Extracted data:
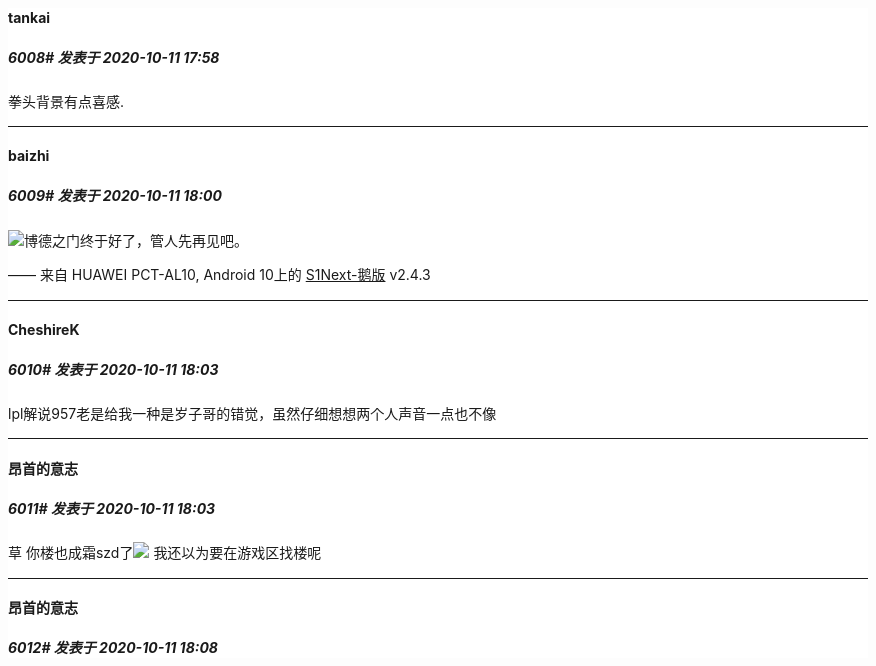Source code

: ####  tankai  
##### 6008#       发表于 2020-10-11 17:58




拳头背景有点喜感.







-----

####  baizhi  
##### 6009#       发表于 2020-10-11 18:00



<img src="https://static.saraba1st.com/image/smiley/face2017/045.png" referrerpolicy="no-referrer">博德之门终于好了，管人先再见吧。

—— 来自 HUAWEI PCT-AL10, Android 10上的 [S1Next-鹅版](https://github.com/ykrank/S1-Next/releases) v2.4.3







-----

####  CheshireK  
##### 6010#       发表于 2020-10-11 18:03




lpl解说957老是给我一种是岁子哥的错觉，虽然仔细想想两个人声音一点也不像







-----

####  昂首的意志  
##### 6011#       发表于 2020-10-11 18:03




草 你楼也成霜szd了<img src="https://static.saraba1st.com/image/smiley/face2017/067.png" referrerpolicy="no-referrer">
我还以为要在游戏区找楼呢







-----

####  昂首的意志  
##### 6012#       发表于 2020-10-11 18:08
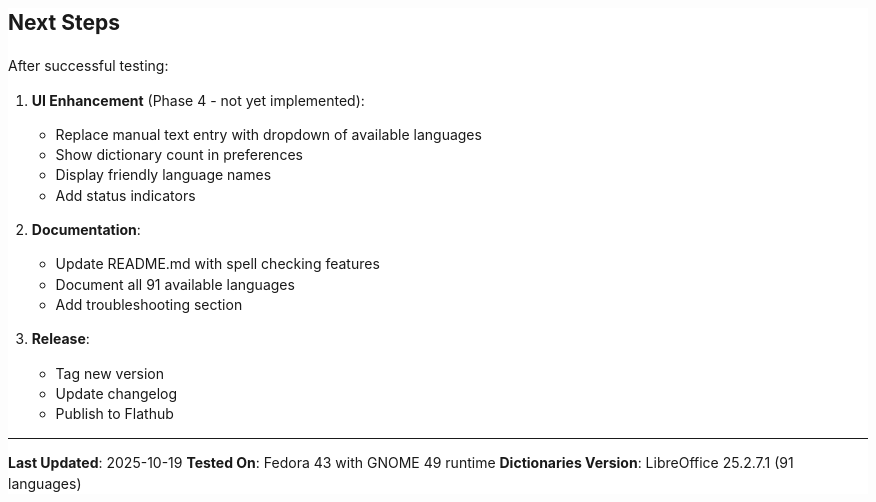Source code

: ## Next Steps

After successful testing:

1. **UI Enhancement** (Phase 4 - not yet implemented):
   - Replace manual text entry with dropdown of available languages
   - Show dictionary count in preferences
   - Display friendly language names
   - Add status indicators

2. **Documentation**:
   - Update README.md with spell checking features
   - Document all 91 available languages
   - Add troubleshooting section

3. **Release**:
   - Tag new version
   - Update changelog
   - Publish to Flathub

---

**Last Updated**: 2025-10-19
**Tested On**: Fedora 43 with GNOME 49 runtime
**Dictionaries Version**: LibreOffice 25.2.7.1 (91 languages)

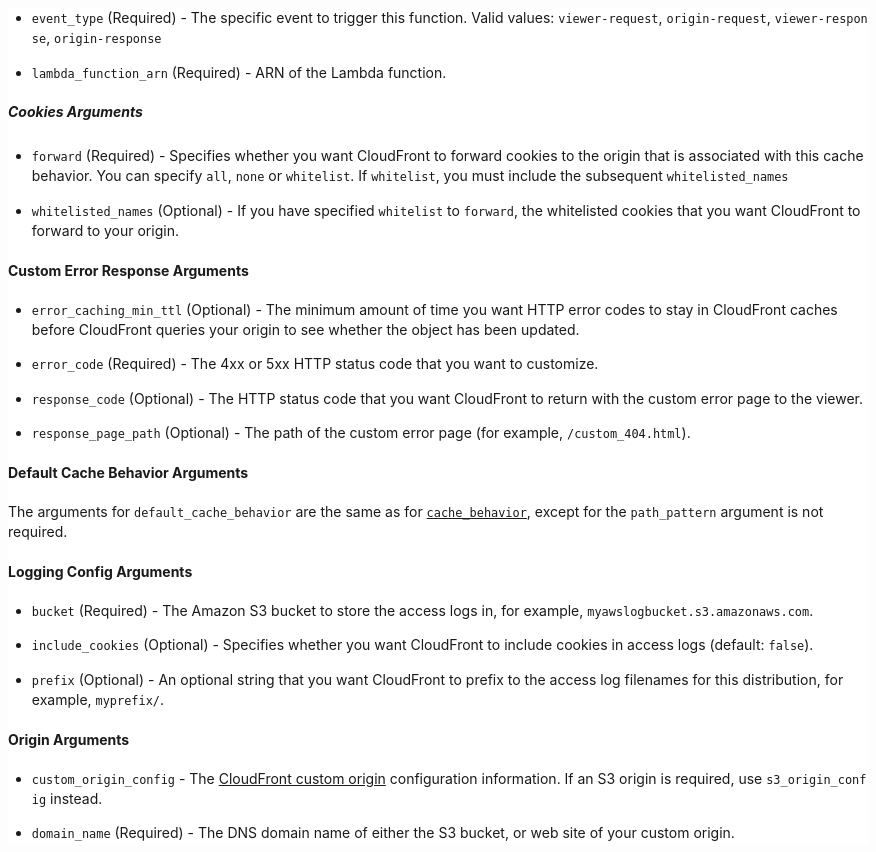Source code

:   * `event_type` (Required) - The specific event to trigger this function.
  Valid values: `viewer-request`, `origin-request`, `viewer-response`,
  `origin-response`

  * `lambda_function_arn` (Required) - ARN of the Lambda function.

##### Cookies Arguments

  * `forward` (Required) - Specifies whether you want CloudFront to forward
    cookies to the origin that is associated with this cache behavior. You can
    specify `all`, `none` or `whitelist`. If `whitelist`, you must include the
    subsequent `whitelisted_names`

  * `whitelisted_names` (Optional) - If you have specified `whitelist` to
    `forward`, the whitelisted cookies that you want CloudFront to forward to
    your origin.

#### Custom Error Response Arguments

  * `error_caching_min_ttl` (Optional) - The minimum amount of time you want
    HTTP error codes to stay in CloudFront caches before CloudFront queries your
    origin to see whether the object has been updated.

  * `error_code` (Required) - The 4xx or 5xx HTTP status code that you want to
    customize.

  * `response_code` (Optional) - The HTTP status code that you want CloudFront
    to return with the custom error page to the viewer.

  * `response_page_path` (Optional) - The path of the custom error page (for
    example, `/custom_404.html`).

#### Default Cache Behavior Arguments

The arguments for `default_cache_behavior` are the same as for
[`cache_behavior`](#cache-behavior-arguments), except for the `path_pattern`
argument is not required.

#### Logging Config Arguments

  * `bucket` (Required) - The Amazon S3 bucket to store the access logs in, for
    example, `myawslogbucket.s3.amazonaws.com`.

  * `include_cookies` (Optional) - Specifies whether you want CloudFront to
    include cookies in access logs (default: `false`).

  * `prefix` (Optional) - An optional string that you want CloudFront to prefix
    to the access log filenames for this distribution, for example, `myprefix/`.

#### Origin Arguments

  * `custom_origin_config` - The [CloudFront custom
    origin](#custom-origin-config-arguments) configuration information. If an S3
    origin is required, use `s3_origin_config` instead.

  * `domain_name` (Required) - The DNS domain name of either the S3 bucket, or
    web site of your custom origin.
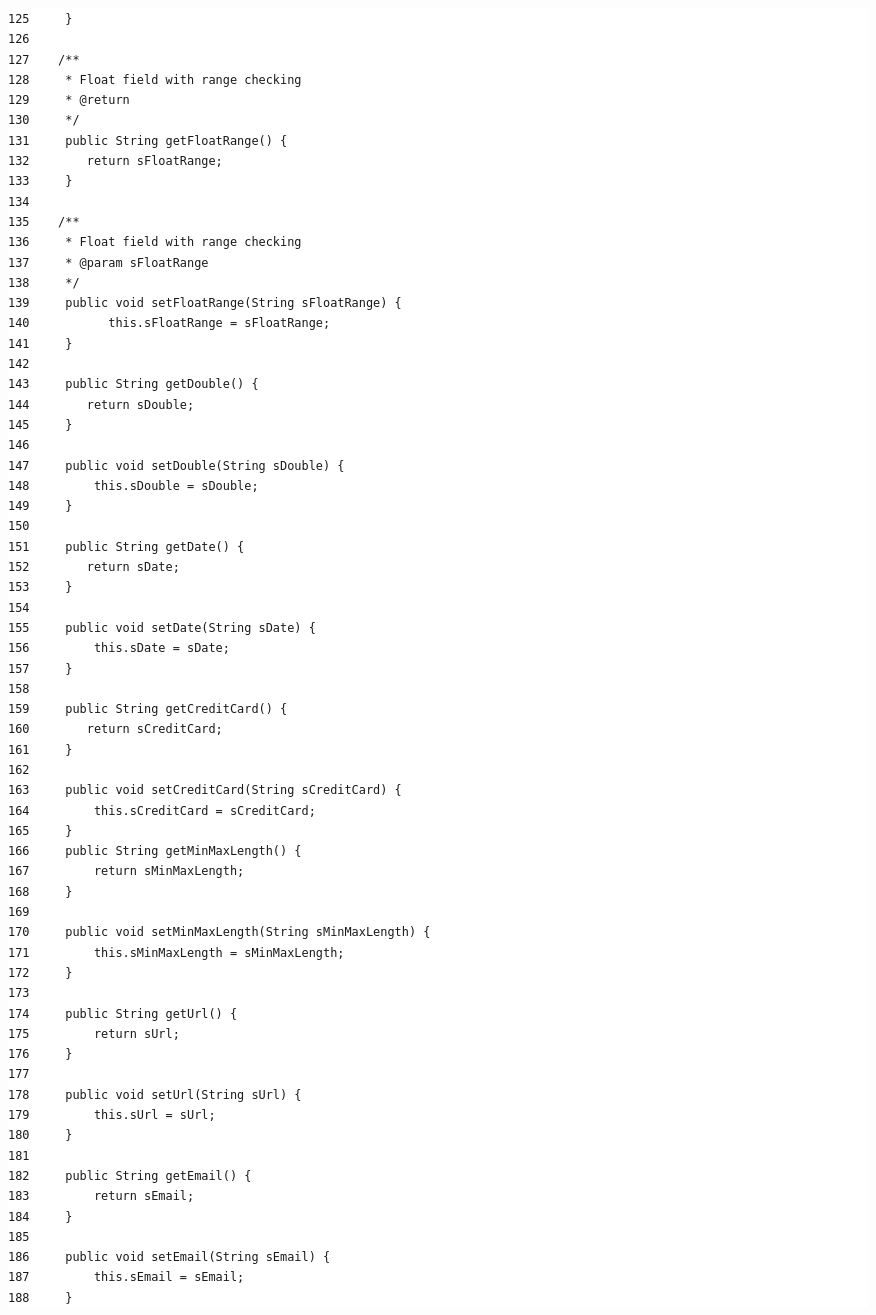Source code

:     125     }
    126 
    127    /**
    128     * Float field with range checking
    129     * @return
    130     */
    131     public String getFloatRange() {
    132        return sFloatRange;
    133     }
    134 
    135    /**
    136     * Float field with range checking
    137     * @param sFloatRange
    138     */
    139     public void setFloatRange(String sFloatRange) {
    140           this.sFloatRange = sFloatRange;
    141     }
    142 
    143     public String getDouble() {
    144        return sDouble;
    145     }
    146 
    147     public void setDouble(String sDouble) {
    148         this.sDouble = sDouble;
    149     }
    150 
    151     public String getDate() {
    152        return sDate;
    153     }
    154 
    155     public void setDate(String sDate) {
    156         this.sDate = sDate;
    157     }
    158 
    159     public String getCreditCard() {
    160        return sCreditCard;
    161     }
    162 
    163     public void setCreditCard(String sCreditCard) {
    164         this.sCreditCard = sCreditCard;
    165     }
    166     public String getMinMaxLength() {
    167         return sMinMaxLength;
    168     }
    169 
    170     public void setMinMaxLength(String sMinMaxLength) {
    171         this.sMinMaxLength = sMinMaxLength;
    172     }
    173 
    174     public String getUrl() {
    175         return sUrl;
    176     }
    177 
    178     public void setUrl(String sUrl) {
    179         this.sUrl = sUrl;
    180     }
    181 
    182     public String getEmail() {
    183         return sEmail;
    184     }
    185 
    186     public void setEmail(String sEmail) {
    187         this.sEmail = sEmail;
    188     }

Aim of the task: Nothing but the lines above from the one containing "this.sDate = sDate;" through the one containing "public void setMinMaxLength(String" should appear in the answer, each repeated exactly.

Response area:
    156         this.sDate = sDate;
    157     }
    158 
    159     public String getCreditCard() {
    160        return sCreditCard;
    161     }
    162 
    163     public void setCreditCard(String sCreditCard) {
    164         this.sCreditCard = sCreditCard;
    165     }
    166     public String getMinMaxLength() {
    167         return sMinMaxLength;
    168     }
    169 
    170     public void setMinMaxLength(String sMinMaxLength) {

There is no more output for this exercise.